For the quantitative analysis, we used Dice of the segmentation map, 95% Hausdorff surface distance, NCC, and MI of grayscale images to evaluate our scheme separately. The results are shown in Table 1. It can be seen that good registration results are obtained for all three types of data, not only on the grayscale images, but also on the lung of interest. The Dice values of all three data types are above 0.97, the Hausdorff surface distances are below 2 mm, NCC are above 0.92 and MI are above 0.90. Compared with the real human lung, the NCC and MI of the phantom data are relatively small because the lung of the phantom itself does not change. Only the internal water sphere changes, which is more rigidly transformed relative to the real patient, so the NCC and MI are relatively small at higher Dice. However, the total accuracies are still above 0.92 and 0.90. Therefore, quantitative and qualitative results show that the proposed method can achieve non-rigid 2D/3D registration for a specific subject by two orthogonal angular projections.

Table 1.

The accuracy of subjects’ registration from the expiratory end to each phase.

Dice Hauf (95%) NCC MI
TCIA [0%,10%] 0.9814 1.1210 0.9846 0.9796
[0%,20%] 0.9791 1.3811 0.9846 0.9760
[0%,30%] 0.9795 1.3811 0.9847 0.9540
[0%,40%] 0.9785 1.3811 0.9846 0.9578
[0%,50%] 0.9806 1.4196 0.9848 0.9650
Dirlab [0%,10%] 0.9857 1.8839 0.9762 0.9590
[0%,20%] 0.9857 1.8620 0.9723 0.9535
[0%,30%] 0.9853 1.8280 0.9691 0.9511
[0%,40%] 0.9853 1.8290 0.9680 0.9424
[0%,50%] 0.9854 1.8290 0.9753 0.9608
CIRS [0%,10%] 0.9862 0.9043 0.9338 0.9135
[0%,20%] 0.9907 1.6713 0.9291 0.9023
[0%,30%] 0.9888 2.0000 0.9360 0.9064
[0%,40%] 0.9885 1.9087 0.9348 0.9065
[0%,50%] 0.9894 1.9087 0.9349 0.9178

4.2. Tumor Location

Both TCIA patient and the phantom contained tumors. The accuracy of tumor localization was evaluated qualitatively and quantitatively.

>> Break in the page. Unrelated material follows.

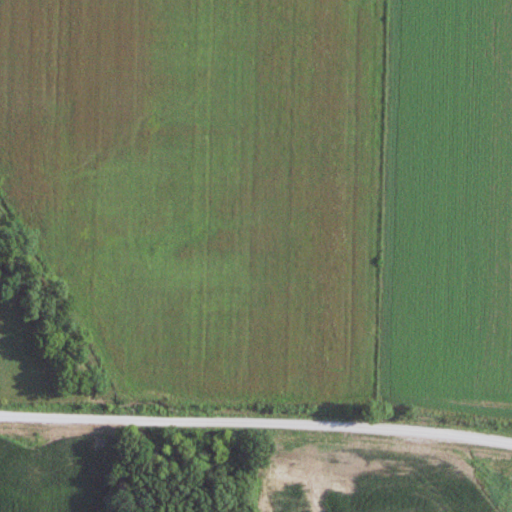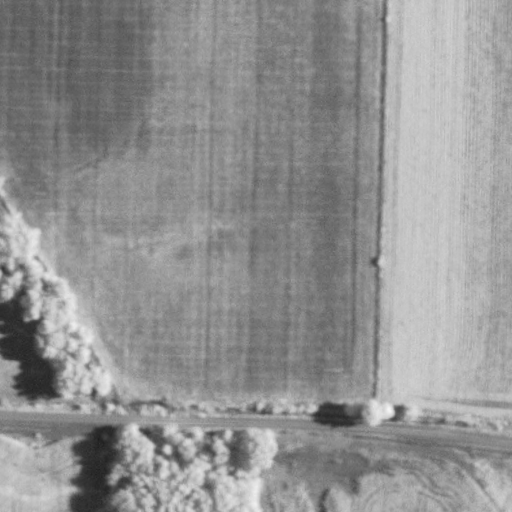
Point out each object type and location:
road: (256, 421)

Figure 5 shows the qualitative evaluation of the 3D tumor with two types of data, where (a) is a 3D visualization image of the patient’s overall lung and tumor and (b) is of the phantom data. Table 2 presents the quantitative results, where we evaluated the tumor center mass and Dice. The tumor center of mass deviation is within 0.15 mm for the real patient. The phantom tumor center of mass is less than 0.05 mm. The Dice of both are above 0.88. It can be seen that the proposed method can achieve registration both for the whole lung and for the tumor. In addition, the fact that local tumors are well aligned suggests that our model could be useful for clinical applications such as tracking tumors.

Figure 5.

Figure 5

Tumor registration results from the exhalation end to other stages. Where (a) is the 3D presentation of the results before and after a real patient’s lung and tumor registration, and (b) is of the phantom data of the 3D results of the tumor display. The odd rows are the unregistered images, and the even rows are the post-registered images. The red image indicates the ground truth. Blue is the moving image, and green is the predicted result obtained by the model.

Table 2.

The accuracy of tumor location from the expiratory end to each phase.

Center Mass (mm) Dice
X(LR) Y(AP) Z(LR) Center Tomor
TCIA [0%,10%] 0.0003 0.0473 0.0844 0.0968 0.9440
[0%,20%] 0.0117 0.0133 0.0260 0.0315 0.9434
[0%,30%] 0.0031 0.0023 0.0473 0.0022 0.9023
[0%,40%] 0.0032 0.0078 0.0339 0.0350 0.9080
[0%,50%] 0.0227 0.0510 0.1251 0.1370 0.8984
CIRS [0%,10%] 0.0224 0.0011 0.0270 0.0351 0.9717
[0%,20%] 0.0061 0.0025 0.0081 0.0104 0.9764
[0%,30%] 0.0086 0.0018 0.0158 0.0181 0.9609
[0%,40%] 0.0174 0.0177 0.0084 0.0262 0.9702
[0%,50%] 0.0022 0.0043 0.0477 0.0479 0.8826

5. Discussion

5.1. Traditional Registration in Data Augmentation

We used traditional intensity-based image registration for data augmentation to complete the registration between phases. Here we present the two most distorted parts of the three data, the end of expiration and the end of inspiration, for evaluation. The experimental results are shown in Figure 6.

Figure 6.

Figure 6

The traditional registration method results from the end of exhalation to the end of inhalation. The first two columns are the registration results on the patient, the middle two are the registration results on the normal human lung, and the last two are the registration results on the phantom. The odd columns are the unregistered images, and the even columns are the results of the registered images.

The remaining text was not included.